Additionally, electric energy is created either in a thermal power plant or a nuclear power plant. When it comes to electric cars, the issue of recycling the batteries and storing them is pretty serious and very, very controversial. To this date, the human race has not discovered or invented a 100% reliable method for a total neutralisation of the dangerous compounds. This is why the concept of electric cars only seems like a gesture to the environment.

Another widely spread myth about electric cars is that they are not speedy enough. This myth is more and more busted by the majority of the mass market electric cars available. On the other hand, it is a subject of more discussions whether or not the powerful engine could be matched to a suitable battery or accumulator. The electric car models available on the market nowadays are combining the best alternatives available – a good speed with a good run is ensured by one charge only. The mileage could be much longer, however, the abilities of the car are limited electronically.

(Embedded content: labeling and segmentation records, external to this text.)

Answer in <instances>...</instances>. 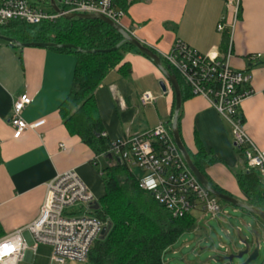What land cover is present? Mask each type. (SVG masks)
I'll list each match as a JSON object with an SVG mask.
<instances>
[{
	"label": "crops",
	"instance_id": "obj_1",
	"mask_svg": "<svg viewBox=\"0 0 264 264\" xmlns=\"http://www.w3.org/2000/svg\"><path fill=\"white\" fill-rule=\"evenodd\" d=\"M54 1L61 6V0ZM130 1L120 27L157 55L182 42L202 55L216 48L218 57L224 56L223 32L216 30L224 20L231 43L230 65L250 76L253 91L240 107L244 129L254 146L264 152V0H240L234 24L226 0ZM253 55H259L258 60L250 61ZM75 63L71 53L18 48L0 41V239L36 220L47 185L62 173L74 171L95 202L104 195L97 164L103 157L95 156L69 134L59 116V107L71 89ZM122 64L130 68L129 76L123 77L115 68L94 93L108 141L145 133L159 122L168 124L172 115L173 93L157 68L134 51L124 55ZM160 82L165 83V92ZM145 93L154 102L142 106L140 97ZM22 95L32 99L21 113L22 120L27 124L44 121V125L13 139L11 106ZM180 131L187 149L195 153L196 135L205 153L214 159L208 165L202 162L209 184L244 201L236 181L244 166L233 145L231 128L204 98L186 96L183 100ZM261 182L264 186V176ZM256 229L264 237L258 222ZM25 239L29 242L27 235ZM31 258L26 254L21 264H30Z\"/></svg>",
	"mask_w": 264,
	"mask_h": 264
},
{
	"label": "built area",
	"instance_id": "obj_2",
	"mask_svg": "<svg viewBox=\"0 0 264 264\" xmlns=\"http://www.w3.org/2000/svg\"><path fill=\"white\" fill-rule=\"evenodd\" d=\"M60 5L66 14H98L119 26L124 17L111 0H61ZM225 7L234 24L239 16L240 0H226ZM58 18L61 17L39 9L28 0H0V29L17 22L30 26L52 23ZM223 21L216 26L219 33L224 32ZM160 56L188 86L190 95L204 98L230 126L233 145L241 152L247 168L264 176V152L247 136L240 113L242 102L253 94L250 76L231 67L230 38L222 57H218L216 48L202 55L182 42H176L169 52ZM258 58L259 55H253L249 60ZM31 102L26 95L12 102L9 123L14 130L13 139L44 125V121L27 124L22 120L21 113ZM153 102L154 98L147 93L140 97L142 106ZM102 137L106 138V134L102 133ZM108 154L125 163L130 173L136 170L138 189L150 194L172 218L200 212L215 219L221 212L220 202L186 167L166 123L159 122L152 130L139 135L109 141ZM94 203L93 196L74 171L58 175L47 185L36 220L0 239V264H21L26 254L31 257L36 253L39 245L51 248L49 264L85 263L93 243L106 227L92 215Z\"/></svg>",
	"mask_w": 264,
	"mask_h": 264
},
{
	"label": "trees",
	"instance_id": "obj_3",
	"mask_svg": "<svg viewBox=\"0 0 264 264\" xmlns=\"http://www.w3.org/2000/svg\"><path fill=\"white\" fill-rule=\"evenodd\" d=\"M111 2L123 13L131 4L128 0H111ZM42 10L53 13L48 0L43 4ZM0 36L22 44L72 45L82 51L110 50L122 41V37L116 31L101 21L62 18L36 26L12 23L0 29ZM228 38V32H223L220 44L223 51L227 49ZM49 50L71 53L76 57L71 89L58 110L63 125L69 134L78 137L95 156L103 157L108 163L105 169L100 172L98 170L104 195L94 203L98 209L92 210V215L105 223L108 231L93 243L87 262L89 264H163V255L177 240L183 234L196 229L195 219L191 215L172 218L167 211L155 203L150 194L138 189L136 176L128 171L125 163L116 158H109V141L102 137L103 128L94 99L95 90L113 69L118 68V72L123 77L129 76L130 68L122 64L124 55L131 51L139 53L126 43L116 51L108 53L85 54L67 49ZM158 56L163 67L176 77L183 102L186 96H191L188 86L168 67L161 56ZM166 125L170 129V121ZM177 128L192 163L207 179L202 162L208 165L214 159L208 157L196 135H194L195 153L186 148L180 131V112ZM238 154L242 159L244 170L236 175V181L244 201L264 213V186L261 176L258 171L247 168L241 152L238 151ZM212 187L228 195L217 187Z\"/></svg>",
	"mask_w": 264,
	"mask_h": 264
},
{
	"label": "water",
	"instance_id": "obj_4",
	"mask_svg": "<svg viewBox=\"0 0 264 264\" xmlns=\"http://www.w3.org/2000/svg\"><path fill=\"white\" fill-rule=\"evenodd\" d=\"M49 6L53 13L59 15L64 20H72V19H78V20H97L101 21L104 24L111 27L114 31H116L121 37L122 41L117 44L114 48L110 50H93V51H82L81 49L74 47L72 45H56L51 43H28V44H22L19 43L13 39L6 38L3 36H0V41L10 45L15 46L18 48H43V49H67V50H74L79 53H85V54H97V53H108L112 51H116L122 44H128L132 48H134L141 56H143L146 60H148L153 66L157 68V70L161 73V75L164 78V81L169 85V87L172 90L173 93V99H174V106L173 111L171 115L170 120V133L172 140L180 153L186 167L190 170V172L194 175V177L197 179L199 184L214 198H216L219 202L229 205L234 209L242 210L253 217H255L264 227V213L260 211L259 209L250 206L245 201L238 200L236 198H233L231 196L222 194L218 191H216L207 181L205 176L194 166L192 163L189 154L187 153L185 147L183 146L178 128H177V122H178V116L181 109V93L180 89L176 80V77L172 74H170L167 70V68L163 67L161 60L159 56L153 52L150 48L143 45L140 41L135 39L133 36L129 35L122 27L115 24L114 22L110 21L109 19L98 15V14H66L63 10L59 8V6L56 4L54 0H48ZM159 87L162 92H165L166 86L164 82L159 83ZM110 159H112L111 156H109ZM93 211H96L98 209V206L93 204L91 207ZM108 231V227L102 228L100 232L99 238H102L105 233ZM250 238H240V245L242 246V249L236 253H233L229 256H226L224 258H218L216 261L220 264H251L255 262V260L258 257L259 252V239H260V232L257 229H253L248 227L247 229ZM235 262V263H234Z\"/></svg>",
	"mask_w": 264,
	"mask_h": 264
},
{
	"label": "rangeland",
	"instance_id": "obj_5",
	"mask_svg": "<svg viewBox=\"0 0 264 264\" xmlns=\"http://www.w3.org/2000/svg\"><path fill=\"white\" fill-rule=\"evenodd\" d=\"M43 9L47 0H28ZM98 169L106 168L105 160H97ZM136 171V170H134ZM102 185V184H101ZM221 212L215 219L205 217L200 212H192L196 229L183 234L163 255V264H220L216 260L224 258L242 249L240 238H250L248 227L256 229V222L263 225L252 215L220 202ZM264 228V227H263ZM258 257L251 264H264V237L260 235ZM51 248L39 245L30 264H49ZM235 263V262H234ZM68 264H89L68 263Z\"/></svg>",
	"mask_w": 264,
	"mask_h": 264
}]
</instances>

Finally, a bit of discussion about electric cars and the different seasons. Many people do think that electric cars are practically useless in wintertime, thinking that the expensive batteries and the complex electronic system of the cars simply cannot survive in the low temperatures outside. However, this is not quite the truth! The truth is that, in fact, the majority of the electric cars’ batteries and accumulators could stop working, when the temperatures outside are too low, however warming them up and making them work again is not that difficult at all, which means that electric cars are definitely not useless in wintertime. However, it is important to acknowledge the fact that the majority of the electric cars have a twice lower run with one charge in wintertime.